I want to tell you about mixing darks. For years I lived under the impression that a “real artist” doesn’t use black paint, even though it’s a part of many colors, like one of my favorites Payne’s Gray. In school mixing black with anything was definitely frowned upon. Instead we were expected to mix colors together to create deep dark shades. One of my professors taught me a dark that I really like and still use. It’s useful with a variety of colors because it can be mixed warm or cool.

It uses the following 3 colors:

  • Pthalo Blue
  • Alizarin Crimson
  • Pthalo Green


For the standard deep dark color, mix all 3 in equal proportions. If you’d like it warmer add more aliz crim.

This recipe can be changed up by mixing in various proportions:

  • alizarin crimson
  • Pthalo Blue
  • Cadmium Yellow Med or Cad Orange


Again start with equal amounts of each and adjust the colors to get the shade you want and need.

The various art professors who had issues with black said it “muddied” your colors. To a point that’s true, if you add a TON of black to a mix of colors it can turn to mud and not be clear. That being said, adding a  touch of black to a color will dull it and darken it.

One professor that I had suggested that we use it as a base color for shadows. Where another suggested that we use thalo blue for shadows and another suggested that we use thalo green for shadows.

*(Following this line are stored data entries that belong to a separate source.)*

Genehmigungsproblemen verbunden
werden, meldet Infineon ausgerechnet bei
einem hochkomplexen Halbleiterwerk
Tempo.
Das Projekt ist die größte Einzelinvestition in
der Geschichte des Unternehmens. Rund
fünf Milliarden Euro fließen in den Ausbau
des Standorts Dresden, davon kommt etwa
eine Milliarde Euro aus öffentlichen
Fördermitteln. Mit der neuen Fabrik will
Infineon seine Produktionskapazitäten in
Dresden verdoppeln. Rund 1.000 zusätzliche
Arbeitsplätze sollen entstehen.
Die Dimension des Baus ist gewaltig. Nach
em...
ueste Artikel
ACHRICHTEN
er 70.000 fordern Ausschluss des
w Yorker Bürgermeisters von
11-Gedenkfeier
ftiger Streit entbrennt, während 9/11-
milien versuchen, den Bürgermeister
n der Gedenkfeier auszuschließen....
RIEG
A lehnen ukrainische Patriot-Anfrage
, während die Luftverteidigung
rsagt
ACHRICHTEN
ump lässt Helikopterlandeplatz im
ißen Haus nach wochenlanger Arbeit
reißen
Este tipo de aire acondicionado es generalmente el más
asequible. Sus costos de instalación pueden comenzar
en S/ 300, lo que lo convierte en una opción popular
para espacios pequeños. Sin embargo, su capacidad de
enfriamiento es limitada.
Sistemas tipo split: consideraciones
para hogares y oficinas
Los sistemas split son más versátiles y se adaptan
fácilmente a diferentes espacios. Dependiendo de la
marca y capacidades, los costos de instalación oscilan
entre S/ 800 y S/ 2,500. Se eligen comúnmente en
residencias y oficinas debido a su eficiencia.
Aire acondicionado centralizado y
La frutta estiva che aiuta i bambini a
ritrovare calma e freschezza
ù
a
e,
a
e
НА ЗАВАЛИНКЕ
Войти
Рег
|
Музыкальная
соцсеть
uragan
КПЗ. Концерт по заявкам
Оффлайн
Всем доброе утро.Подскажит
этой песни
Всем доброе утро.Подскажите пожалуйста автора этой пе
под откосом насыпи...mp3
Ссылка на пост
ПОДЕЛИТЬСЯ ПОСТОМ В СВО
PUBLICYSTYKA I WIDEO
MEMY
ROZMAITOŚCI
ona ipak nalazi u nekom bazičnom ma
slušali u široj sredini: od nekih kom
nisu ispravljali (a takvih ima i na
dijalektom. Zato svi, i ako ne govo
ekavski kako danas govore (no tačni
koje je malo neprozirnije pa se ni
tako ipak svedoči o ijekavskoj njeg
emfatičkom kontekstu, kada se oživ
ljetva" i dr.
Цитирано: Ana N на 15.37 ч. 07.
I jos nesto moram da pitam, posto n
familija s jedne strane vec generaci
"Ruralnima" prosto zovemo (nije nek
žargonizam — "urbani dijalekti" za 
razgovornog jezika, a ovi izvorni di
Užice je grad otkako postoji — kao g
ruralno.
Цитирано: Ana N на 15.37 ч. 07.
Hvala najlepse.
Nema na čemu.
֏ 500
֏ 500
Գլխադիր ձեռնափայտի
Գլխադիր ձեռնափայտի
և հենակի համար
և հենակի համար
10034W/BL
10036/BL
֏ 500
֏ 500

I’ve found that the truth lies somewhere within the maze of contradictory and fuzzy advice these knowledgeable ladies and gents shared with me oh so many years ago. The core of this whole discussion is that you need to stare at a shadow and decide for yourself what color does it lean towards? Red Blue Green? Depending on what you see you should lean that way.

For me, my shadows lean toward the blue purple side of the spectrum so I start with a touch of pthalo blue and a tough of alizarin crimson hue or quid magenta.

Even though I feel okay using black now, I still tend to make my darks from blends of colors. In the image below that dark dark color is the second blend I wrote about AND I had it lean toward blue.